What you are asked to do »
Convert the text of every entry below into a JSON list of strings, one string per line, with blank lines omitted. Leave the pictures out.
::::::
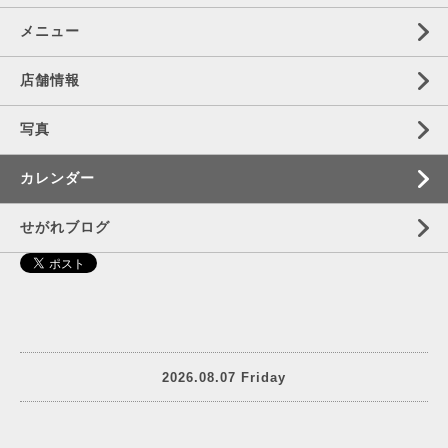
メニュー
店舗情報
写真
カレンダー
せがれブログ
2026.08.07 Friday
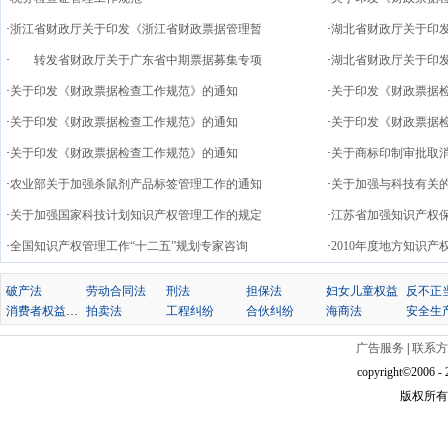
·
浙江省财政厅关于印发《浙江省财政票据管理暂
·
湖北省财政厅关于印
·
转发省财政厅关于广东省中期票据募集专项
·
湖北省财政厅关于印
·
关于印发《财政票据检查工作规范》的通知
·
关于印发《财政票据
·
关于印发《财政票据检查工作规范》的通知
·
关于印发《财政票据
·
关于印发《财政票据检查工作规范》的通知
·
关于商标印制审批取
·
农业部关于加强杀鼠剂产品标签管理工作的通知
·
关于加强与科技有关
·
关于加强国家科技计划知识产权管理工作的规定
·
江苏省加强知识产权
·
全国知识产权管理工作“十二五”规划专家咨询
·
2010年度地方知识
破产法
劳动合同法
刑法
担保法
妇女儿童权益
消费者权益保护法
拍卖法
工程纠纷
合伙纠纷
海商法
安全生
广告服务
|
联系方
copyright©2006 - 2
版权所有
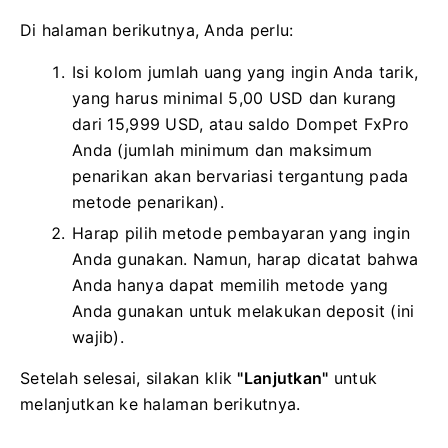
Di halaman berikutnya, Anda perlu:
Isi kolom jumlah uang yang ingin Anda tarik,
yang harus minimal 5,00 USD dan kurang
dari 15,999 USD, atau saldo Dompet FxPro
Anda (jumlah minimum dan maksimum
penarikan akan bervariasi tergantung pada
metode penarikan).
Harap pilih metode pembayaran yang ingin
Anda gunakan. Namun, harap dicatat bahwa
Anda hanya dapat memilih metode yang
Anda gunakan untuk melakukan deposit (ini
wajib).
Setelah selesai, silakan klik
"Lanjutkan"
untuk
melanjutkan ke halaman berikutnya.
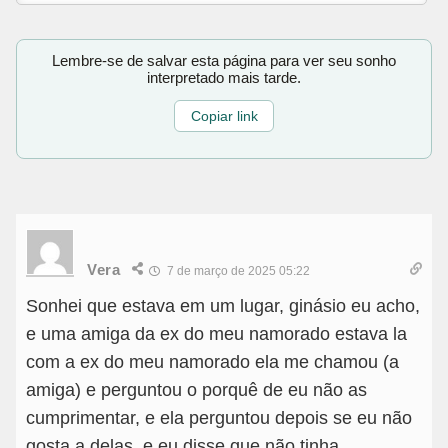
Lembre-se de salvar esta página para ver seu sonho
interpretado mais tarde.
Copiar link
Vera
7 de março de 2025 05:22
Sonhei que estava em um lugar, ginásio eu acho,
e uma amiga da ex do meu namorado estava la
com a ex do meu namorado ela me chamou (a
amiga) e perguntou o porquê de eu não as
cumprimentar, e ela perguntou depois se eu não
gosta a delas, e eu disse que não tinha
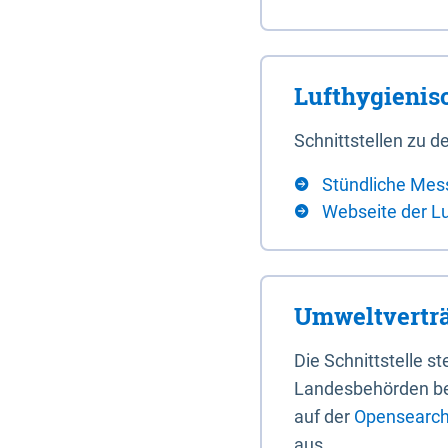
Lufthygieni
Schnittstellen zu
Stündliche Mes
Webseite der L
Umweltverträ
Die Schnittstelle 
Landesbehörden bere
auf der
Opensearch 
aus.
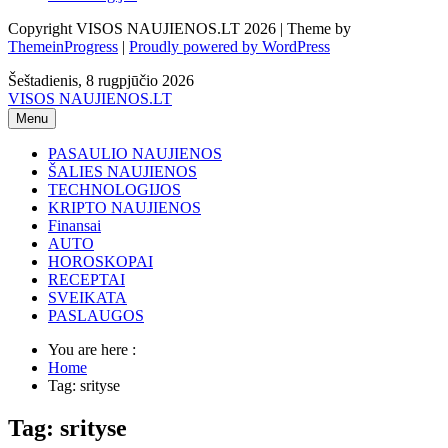
Copyright VISOS NAUJIENOS.LT 2026 | Theme by
ThemeinProgress
|
Proudly powered by WordPress
Šeštadienis, 8 rugpjūčio 2026
VISOS NAUJIENOS.LT
Menu
PASAULIO NAUJIENOS
ŠALIES NAUJIENOS
TECHNOLOGIJOS
KRIPTO NAUJIENOS
Finansai
AUTO
HOROSKOPAI
RECEPTAI
SVEIKATA
PASLAUGOS
You are here :
Home
Tag: srityse
Tag: srityse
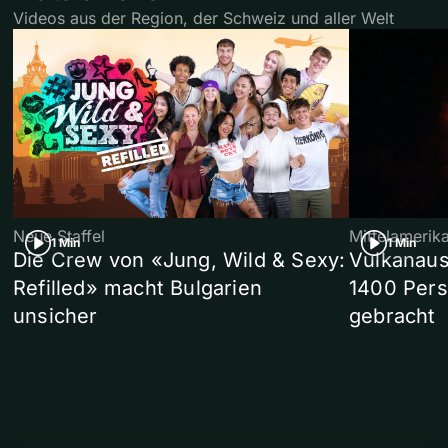
Videos aus der Region, der Schweiz und aller Welt
Neue Staffel
Mittelamerik
1 Min
1 Min
Die Crew von «Jung, Wild & Sexy:
Vulkanaus
Refilled» macht Bulgarien
1400 Pers
unsicher
gebracht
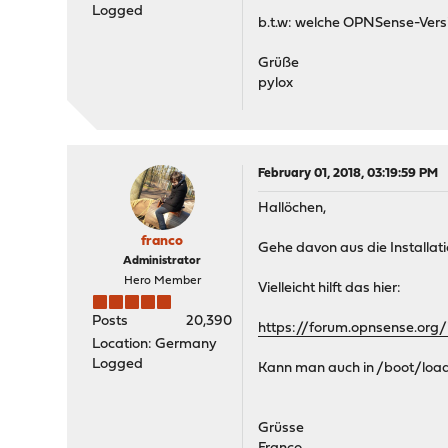
Logged
b.t.w: welche OPNSense-Versi
Grüße
pylox
February 01, 2018, 03:19:59 PM
Hallöchen,
franco
Gehe davon aus die Installat
Administrator
Hero Member
Vielleicht hilft das hier:
Posts
20,390
https://forum.opnsense.or
Location: Germany
Logged
Kann man auch in /boot/loader
Grüsse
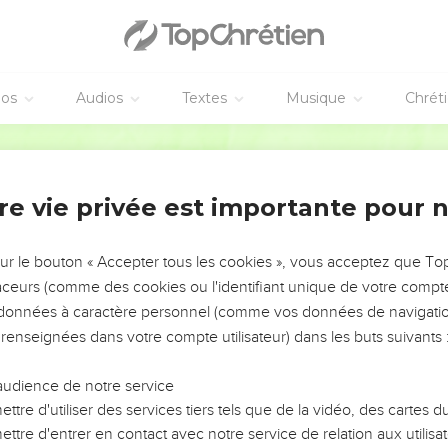
éos
Audios
Textes
Musique
Chrét
re vie privée est importante pour 
NEMENT DE L’ANNÉE !
ÉVITER LES VOTRES ?
sur le bouton « Accepter tous les cookies », vous acceptez que T
traceurs (comme des cookies ou l'identifiant unique de votre compte 
tes, leur impact, leur foi ou leur vision. Mais on voit
s données à caractère personnel (comme vos données de navigatio
fficiles qu'ils ont traversés, alors même que ce sont
 renseignées dans votre compte utilisateur) dans les buts suivants 
audience de notre service
s, et responsables reviennent sur les erreurs
 avancer avec plus de sagesse afin que leurs erreurs
ttre d'utiliser des services tiers tels que de la vidéo, des cartes
un ministère, une équipe, un groupe ou une famille,
ttre d'entrer en contact avec notre service de relation aux utilisat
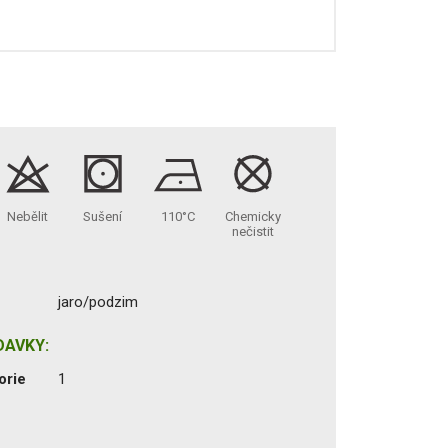
Nebělit
Sušení
110°C
Chemicky
nečistit
jaro/podzim
DAVKY:
orie
1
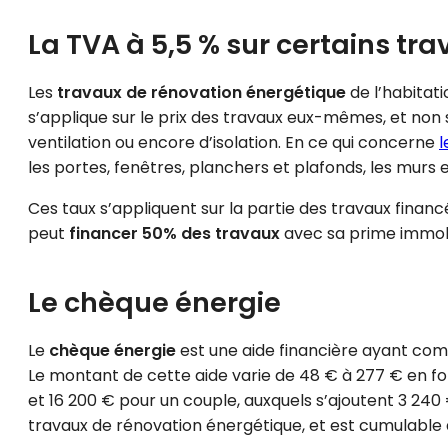
La TVA à 5,5 % sur certains tr
Les
travaux de rénovation énergétique
de l’habitati
s’applique sur le prix des travaux eux-mêmes, et non 
ventilation ou encore d’isolation. En ce qui concerne
l
les portes, fenêtres, planchers et plafonds, les murs et 
Ces taux s’appliquent sur la partie des travaux finan
peut
financer 50% des travaux
avec sa prime immobil
Le chèque énergie
Le
chèque énergie
est une aide financière ayant com
Le montant de cette aide varie de 48 € à 277 € en fonc
et 16 200 € pour un couple, auxquels s’ajoutent 3 24
travaux de rénovation énergétique, et est cumulable av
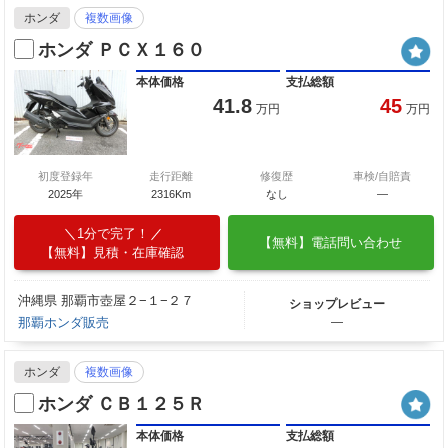
ホンダ
複数画像
ホンダ ＰＣＸ１６０
本体価格
支払総額
41.8
45
万円
万円
初度登録年
走行距離
修復歴
車検/自賠責
2025年
2316Km
なし
―
1分で完了！
【無料】電話問い合わせ
【無料】見積・在庫確認
沖縄県 那覇市壺屋２−１−２７
ショップレビュー
那覇ホンダ販売
―
ホンダ
複数画像
ホンダ ＣＢ１２５Ｒ
本体価格
支払総額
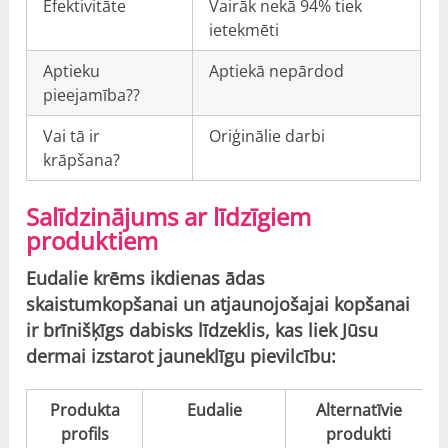
Efektivitāte
Vairāk nekā 94% tiek
ietekmēti
Aptieku
Aptiekā nepārdod
pieejamība??
Vai tā ir
Oriģinālie darbi
krāpšana?
Salīdzinājums ar līdzīgiem
produktiem
Eudalie krēms ikdienas ādas
skaistumkopšanai un atjaunojošajai kopšanai
ir brīnišķīgs dabisks līdzeklis, kas liek Jūsu
dermai izstarot jauneklīgu pievilcību:
Produkta
Eudalie
Alternatīvie
profils
produkti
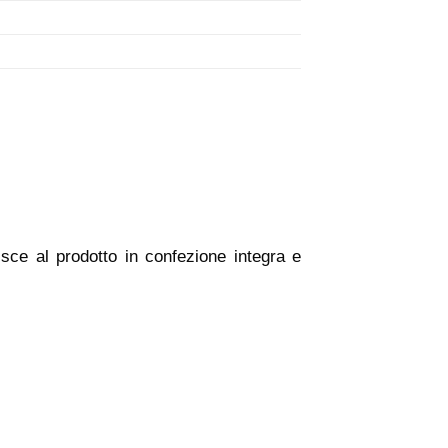
isce al prodotto in confezione integra e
::::::
Response to this task »
[
  "メニュー",
  "店舗情報",
  "写真",
  "カレンダー",
  "せがれブログ",
  "2026.08.07 Friday",
  "·",
  "浙江省财政厅关于印发《浙江省财政票据管理暂",
  "·",
  "湖北省财政厅关于印",
  "·",
  "转发省财政厅关于广东省中期票据募集专项",
  "·",
  "湖北省财政厅关于印",
  "·",
  "关于印发《财政票据检查工作规范》的通知",
  "·",
  "关于印发《财政票据",
  "·",
  "关于印发《财政票据检查工作规范》的通知",
  "·",
  "关于印发《财政票据",
  "·",
  "关于印发《财政票据检查工作规范》的通知",
  "·",
  "关于商标印制审批取",
  "·",
  "农业部关于加强杀鼠剂产品标签管理工作的通知",
  "·",
  "关于加强与科技有关",
  "·",
  "关于加强国家科技计划知识产权管理工作的规定",
  "·",
  "江苏省加强知识产权",
  "·",
  "全国知识产权管理工作“十二五”规划专家咨询",
  "·",
  "2010年度地方知识",
  "破产法",
  "劳动合同法",
  "刑法",
  "担保法",
  "妇女儿童权益",
  "消费者权益保护法",
  "拍卖法",
  "工程纠纷",
  "合伙纠纷",
  "海商法",
  "安全生",
  "广告服务",
  "|",
  "联系方",
  "copyright©2006 - 2",
  "版权所有",
  "Di halaman berikutnya, Anda perlu:",
  "Isi kolom jumlah uang yang ingin Anda tarik,",
  "yang harus minimal 5,00 USD dan kurang",
  "dari 15,999 USD, atau saldo Dompet FxPro",
  "Anda (jumlah minimum dan maksimum",
  "penarikan akan bervariasi tergantung pada",
  "metode penarikan).",
  "Harap pilih metode pembayaran yang ingin",
  "Anda gunakan. Namun, harap dicatat bahwa",
  "Anda hanya dapat memilih metode yang",
  "Anda gunakan untuk melakukan deposit (ini",
  "wajib).",
  "Setelah selesai, silakan klik",
  "\"Lanjutkan\"",
  "untuk",
  "melanjutkan ke halaman berikutnya.",
  "Lembre-se de salvar esta página para ver seu sonho",
  "interpretado mais tarde.",
  "Copiar link",
  "Vera",
  "7 de março de 2025 05:22",
  "Sonhei que estava em um lugar, ginásio eu acho,",
  "e uma amiga da ex do meu namorado estava la",
  "com a ex do meu namorado ela me chamou (a",
  "amiga) e perguntou o porquê de eu não as",
  "cumprimentar, e ela perguntou depois se eu não",
  "gosta a delas, e eu disse que não tinha",
  "Lufthygieni",
  "Schnittstellen zu",
  "Stündliche Mes",
  "Webseite der L",
  "Umweltverträ",
  "Die Schnittstelle ",
  "Landesbehörden bere",
  "auf der",
  "Opensearch ",
  "aus.",
  "Copyright VISOS NAUJIENOS.LT 2026 | Theme by",
  "ThemeinProgress",
  "|",
  "Proudly powered by WordPress",
  "Šeštadienis, 8 rugpjūčio 2026",
  "VISOS NAUJIENOS.LT",
  "Menu",
  "PASAULIO NAUJIENOS",
  "ŠALIES NAUJIENOS",
  "TECHNOLOGIJOS",
  "KRIPTO NAUJIENOS",
  "Finansai",
  "AUTO",
  "HOROSKOPAI",
  "RECEPTAI",
  "SVEIKATA",
  "PASLAUGOS",
  "You are here :",
  "Home",
  "Tag: srityse",
  "Tag: srityse",
  "Videos aus der Region, der Schweiz und aller Welt",
  "Neue Staffel",
  "Mittelamerik",
  "1 Min",
  "1 Min",
  "Die Crew von «Jung, Wild & Sexy:",
  "Vulkanaus",
  "Refilled» macht Bulgarien",
  "1400 Pers",
  "unsicher",
  "gebracht",
  "Logged",
  "b.t.w: welche OPNSense-Versi",
  "Grüße",
  "pylox",
  "February 01, 2018, 03:19:59 PM",
  "Hallöchen,",
  "franco",
  "Gehe davon aus die Installat",
  "Administrator",
  "Hero Member",
  "Vielleicht hilft das hier:",
  "Posts",
  "20,390",
  "https://forum.opnsense.or",
  "Location: Germany",
  "Logged",
  "Kann man auch in /boot/loader",
  "Grüsse",
  "éos",
  "Audios",
  "Textes",
  "Musique",
  "Chrét",
  "re vie privée est importante pour ",
  "NEMENT DE L’ANNÉE !",
  "ÉVITER LES VOTRES ?",
  "sur le bouton « Accepter tous les cookies », vous acceptez que T",
  "traceurs (comme des cookies ou l'identifiant unique de votre compte ",
  "tes, leur impact, leur foi ou leur vision. Mais on voit",
  "s données à caractère personnel (comme vos données de navigatio",
  "fficiles qu'ils ont traversés, alors même que ce sont",
  " renseignées dans votre compte utilisateur) dans les buts suivants ",
  "audience de notre service",
  "s, et responsables reviennent sur les erreurs",
  " avancer avec plus de sagesse afin que leurs erreurs",
  "ttre d'utiliser des services tiers tels que de la vidéo, des cartes",
  "un ministère, une équipe, un groupe ou une famille,",
  "ttre d'entrer en contact avec notre service de relation aux utilisat",
  "Nebělit",
  "Sušení",
  "110°C",
  "Chemicky",
  "nečistit",
  "jaro/podzim",
  "DAVKY:",
  "orie",
  "1",
  "La TVA à 5,5 % sur certains tr",
  "Les",
  "travaux de rénovation énergétique",
  "de l’habitati",
  "s’applique sur le prix des travaux eux-mêmes, et non ",
  "ventilation ou encore d’isolation. En ce qui concerne",
  "l",
  "les portes, fenêtres, planchers et plafonds, les murs et ",
  "Ces taux s’appliquent sur la partie des travaux finan",
  "peut",
  "financer 50% des travaux",
  "avec sa prime immobil",
  "Le chèque énergie",
  "Le",
  "chèque énergie",
  "est une aide financière ayant com",
  "Le montant de cette aide varie de 48 € à 277 € en fonc",
  "et 16 200 € pour un couple, auxquels s’ajoutent 3 24",
  "travaux de rénovation énergétique, et est cumulable av",
  "ホンダ",
  "複数画像",
  "ホンダ ＰＣＸ１６０",
  "本体価格",
  "支払総額",
  "41.8",
  "45",
  "万円",
  "万円",
  "初度登録年",
  "走行距離",
  "修復歴",
  "車検/自賠責",
  "2025年",
  "2316Km",
  "なし",
  "―",
  "1分で完了！",
  "【無料】電話問い合わせ",
  "【無料】見積・在庫確認",
  "沖縄県 那覇市壺屋２−１−２７",
  "ショップレビュー",
  "那覇ホンダ販売",
  "―",
  "ホンダ",
  "複数画像",
  "ホンダ ＣＢ１２５Ｒ",
  "本体価格",
  "支払総額",
  "Efektivitāte",
  "Vairāk nekā 94% tiek",
  "ietekmēti",
  "Aptieku",
  "Aptiekā nepārdod",
  "pieejamība??",
  "Vai tā ir",
  "Oriģinālie darbi",
  "krāpšana?",
  "Salīdzinājums ar līdzīgiem",
  "produktiem",
  "Eudalie krēms ikdienas ādas",
  "skaistumkopšanai un atjaunojošajai kopšanai",
  "ir brīnišķīgs dabisks līdzeklis, kas liek Jūsu",
  "dermai izstarot jauneklīgu pievilcību:",
  "Produkta",
  "Eudalie",
  "Alternatīvie",
  "profils",
  "produkti",
  "isce al prodotto in confezione integra e"
]